Le débat que j’ai notamment avec Olivier Roy réside dans le fait que pour arriver à identifier ce phénomène, il faut savoir ce qui se passe dans les quartiers populaires − c’est l’objet de mes trente ans d’expérience de terrain −, mais aussi procéder à une analyse psychologique des failles, tout en sachant lire les textes en arabe qui proposent une mobilisation de substitution à celles-ci, un corset communautaire. Olivier Roy explique que ce sont finalement des nihilistes qui n’ont rien à voir avec la religion. Ils seraient en cela comparables aux Brigades rouges. À cette différence près que les Brigades rouges n’avaient pas le même registre. Il n’y avait pas d’allers-retours en Syrie. Il n’y avait pas 239 morts en un an sur des bases confessionnelles exacerbées. Cela demande donc de mêler des savoirs, de connaître le registre culturel de l’Islam contemporain, de la sociologie populaire et de la psychologie. Autant de savoirs qui ont été laissés à l’abandon par les décideurs publics.

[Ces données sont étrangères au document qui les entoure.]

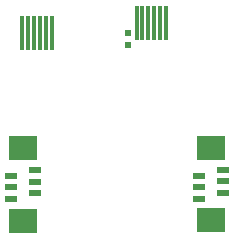
<source format=gbr>
%FSTAX26Y26*%
%MOMM*%
%SFA1B1*%

%IPPOS*%
%ADD23R,0.499999X0.499999*%
%ADD53R,0.299999X2.999994*%
%ADD54R,0.999998X0.499999*%
%ADD55R,2.399995X1.999996*%
%LNpcb_paste_bot-1*%
%LPD*%
G54D23*
X10726978Y59641181D03*
Y60641179D03*
G54D53*
X12958191Y6148738D03*
X1345819D03*
X13958189D03*
X12458192D03*
X11958193D03*
X11458194D03*
X04297984Y606044D03*
X03797985D03*
X03297986D03*
X02797987D03*
X02297988D03*
X01797989D03*
G54D54*
X16770578Y46572779D03*
X187706Y47072778D03*
Y48072776D03*
Y490728D03*
X16770578Y48572775D03*
Y47572777D03*
X028702Y48066198D03*
Y49066196D03*
Y470662D03*
X00870178Y47566199D03*
Y48566197D03*
Y46566175D03*
G54D55*
X17770576Y44772783D03*
Y50872796D03*
X01870176Y50866192D03*
Y44766179D03*
M02*
</source>
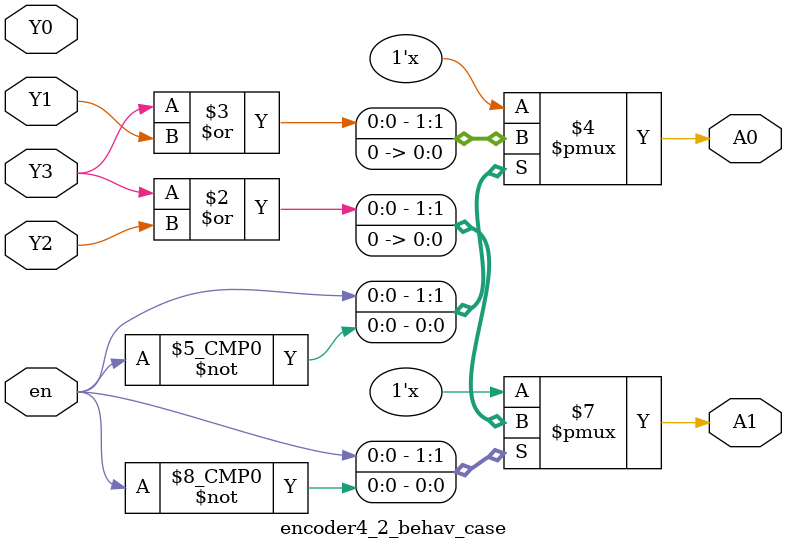
<source format=v>
`timescale 1ns / 1ps


module encoder4_2_behav_case(
    input en,
    input Y3,Y2,Y1,Y0,
    output reg A1,A0
    );
    
    
    always @(*) begin
        case(en)
        1'b1 : begin
                 A1 = (Y3 | Y2);
                 A0 = (Y3 | Y1);
               end 
        1'b0 : begin
                A1 = 0;
                A0 = 0;
               end 
        endcase
    end 
endmodule

</source>
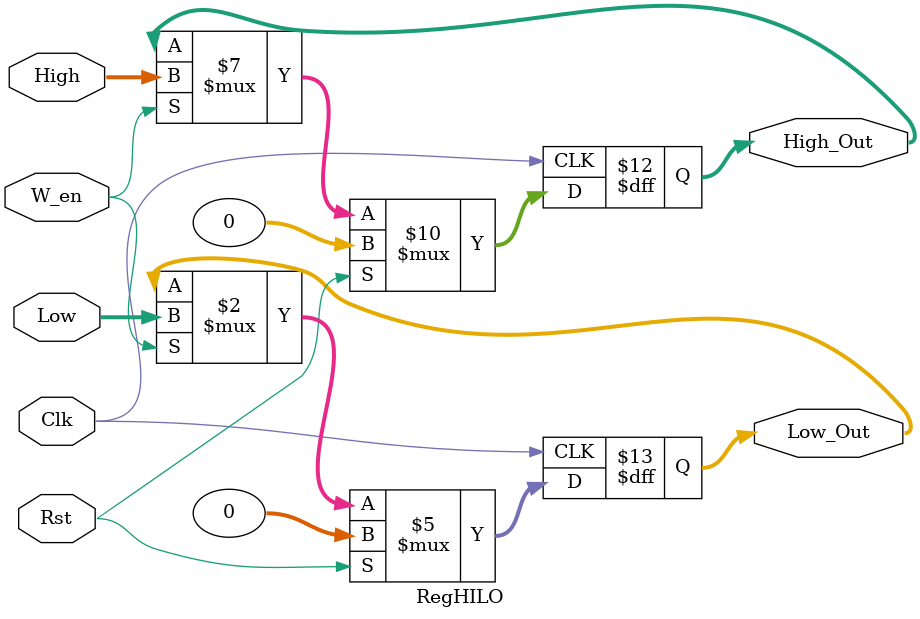
<source format=v>
`timescale 1ns / 1ps


module RegHILO(
		input wire Clk,
		input wire Rst,
		input wire W_en,
		
		input wire[31:0] High, Low,
		output reg[31:0] High_Out, Low_Out
    );
    
    always @(negedge Clk) begin
    	// Ê±ÖÓÏÂ°ëÖÜÆÚÐÞ¸Äà»£¬·ÀÖ¹Ê±Ðò´íÂÒ£»ÓÉÓÚÓÃµÄÊÇ¼Ä´æÆ÷±äÁ¿
    	// ËùÒÔ²»ÓÃÐ´¶ÁÈ¡µÄ²¿·Ö
    	if (Rst) begin
    		High_Out <= 0;
    		Low_Out  <= 0;
    	end else if (W_en) begin
    		High_Out <= High;
    		Low_Out  <= Low;
    	end
    end
endmodule

</source>
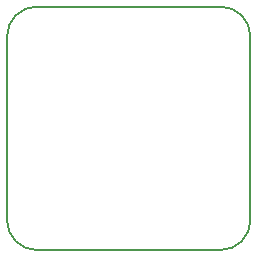
<source format=gbr>
%TF.GenerationSoftware,KiCad,Pcbnew,(6.0.5)*%
%TF.CreationDate,2022-07-03T04:30:49-06:00*%
%TF.ProjectId,usbc-daughter-board,75736263-2d64-4617-9567-687465722d62,1.0*%
%TF.SameCoordinates,Original*%
%TF.FileFunction,Profile,NP*%
%FSLAX46Y46*%
G04 Gerber Fmt 4.6, Leading zero omitted, Abs format (unit mm)*
G04 Created by KiCad (PCBNEW (6.0.5)) date 2022-07-03 04:30:49*
%MOMM*%
%LPD*%
G01*
G04 APERTURE LIST*
%TA.AperFunction,Profile*%
%ADD10C,0.153000*%
%TD*%
G04 APERTURE END LIST*
D10*
X119700000Y-60600000D02*
G75*
G03*
X117200000Y-63100000I0J-2500000D01*
G01*
X137800000Y-63100000D02*
G75*
G03*
X135300000Y-60600000I-2500000J0D01*
G01*
X117200000Y-78700000D02*
G75*
G03*
X119700000Y-81200000I2500000J0D01*
G01*
X137800000Y-63100000D02*
X137800000Y-78700000D01*
X135300000Y-81200000D02*
X119700000Y-81200000D01*
X117200000Y-78700000D02*
X117200000Y-63100000D01*
X119700000Y-60600000D02*
X135300000Y-60600000D01*
X135300000Y-81200000D02*
G75*
G03*
X137800000Y-78700000I0J2500000D01*
G01*
M02*

</source>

  • N’y a-t-il pas là un aveuglement volontaire ?

C’est de la dénégation voulue par les nouvelles autruches de la pensée. L’enjeu véritable pour les universitaires est de traiter de la réalité, et non de l’occulter en s’enlisant dans l’idéologie. Je ne décris pas la réalité telle que je voudrais qu’elle soit. Je ne blâme ni ne loue, je constate.